To finance her studies, Sindorf is borrowing about $21,000 a year at an interest rate of 5.84 percent. By the time she graduates, she can expect to owe about $63,000 in principal alone.
Even at that level, her debt will be less than that of many of her counterparts: The average debt for Seattle University law students with loans who graduated in 2015 was $136,889, according to U.S. News & World Report.
Although young attorneys at large firms often pull down six-figure salaries, compensation for other lawyers is far more modest.
The median starting salary nationwide for attorneys who graduated in 2015 was $64,800, according to the National Association for Law Placement.

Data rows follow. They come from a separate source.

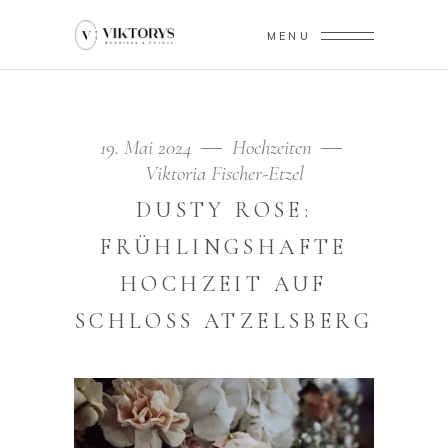
MENU
19. Mai 2024
Hochzeiten
Viktoria Fischer-Etzel
DUSTY ROSE:
FRÜHLINGSHAFTE
HOCHZEIT AUF
SCHLOSS ATZELSBERG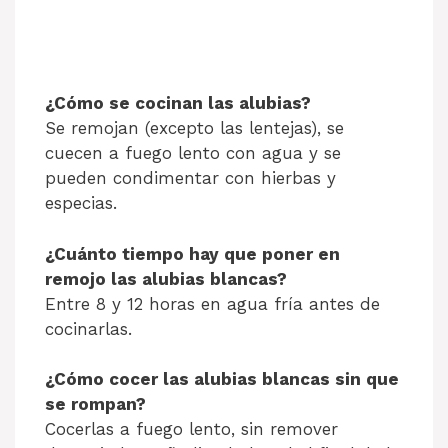
¿Cómo se cocinan las alubias?
Se remojan (excepto las lentejas), se
cuecen a fuego lento con agua y se
pueden condimentar con hierbas y
especias.
¿Cuánto tiempo hay que poner en
remojo las alubias blancas?
Entre 8 y 12 horas en agua fría antes de
cocinarlas.
¿Cómo cocer las alubias blancas sin que
se rompan?
Cocerlas a fuego lento, sin remover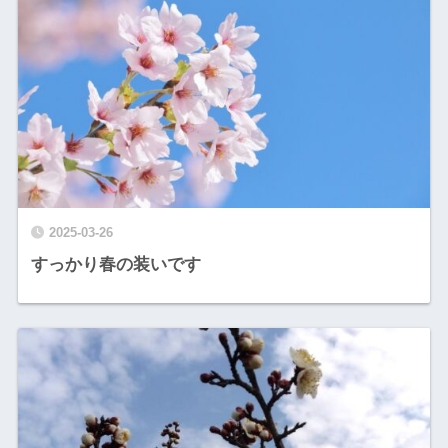
2025-03-26
すっかり春の装いです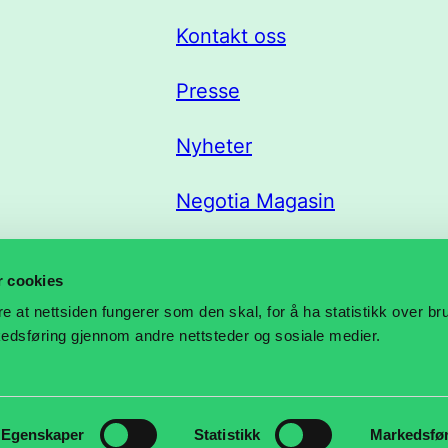
Kontakt oss
Presse
Nyheter
Negotia Magasin
Trekklisteportal
r cookies
re at nettsiden fungerer som den skal, for å ha statistikk over b
rkedsføring gjennom andre nettsteder og sosiale medier.
Egenskaper
Statistikk
Markedsfø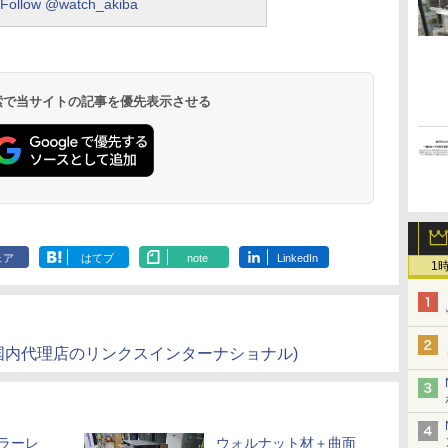
Follow @watch_akiba
 検索で当サイトの記事を優先表示させる
ェア
はてブ
note
LinkedIn
1
製品情報(国内代理店のリンクスインターナショナル)
ピラーレ
ウォルナット材＋曲面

Sindorf has other debts. She owes about $7,100 on her car, a 2008 Nissan.
She also has two credit cards with outstanding balances. Sindorf is carrying about $6,200 on her Bank of America card, while her Capital One credit card has an outstanding balance of $1,200.
Fortunately, Sindorf is able to control her living expenses by splitting the cost of her Bellevue apartment with her boyfriend. She has nearly $2,000 in three bank and credit-union accounts.
Sindorf’s biggest asset is her Roth individual retirement account, which she opened 15 years ago at her grandmother’s insistence.
Her grandmother, an Alaska resident and a lifelong saver, took then-19-year-old Sindorf to an Anchorage bank and opened the IRA with $500.
Then she told her granddaughter to deposit $50 a month into the account, “no matter what,” Sindorf recalled.
Sindorf complied, and the account balance is now more than $14,000.
Moreno, the financial planner, urged Sindorf to pay off her costly Capital One credit card, which has a 23 percent interest rate, by borrowing against her Bank of America credit card. Its interest rate is 14.49 percent.
Sindorf was also making accelerated payments on her auto loan, which has a low interest rate of 2.99 percent. Moreno’s advice was to make only minimum payments on the car loan and instead use the money to first pay down the high-interest credit cards. Sindorf made the switch.
Sindorf’s modest nonretirement savings concerned Moreno, who recommended stockpiling some money as an emergency fund.
She suggested socking away $12,000 in a fund that would act as a cash cushion in case Sindorf loses a job or falls ill.
Moreno and Smith also discovered that Sindorf was paying a 1 percent shareholder-service fee on her IRA even though she was getting no advice on the account from a broker. Getting rid of the fee — blandly disclosed as a “12b1 Expense %” – could add up to significant savings over the life of the account.
As for Sindorf’s law-school debt, Moreno and Smith advised her to grow her way out of it by increasing her income and paying down the balance.
“She’s on the right track,” Smith said. “She’s got the discipline to make this all work.”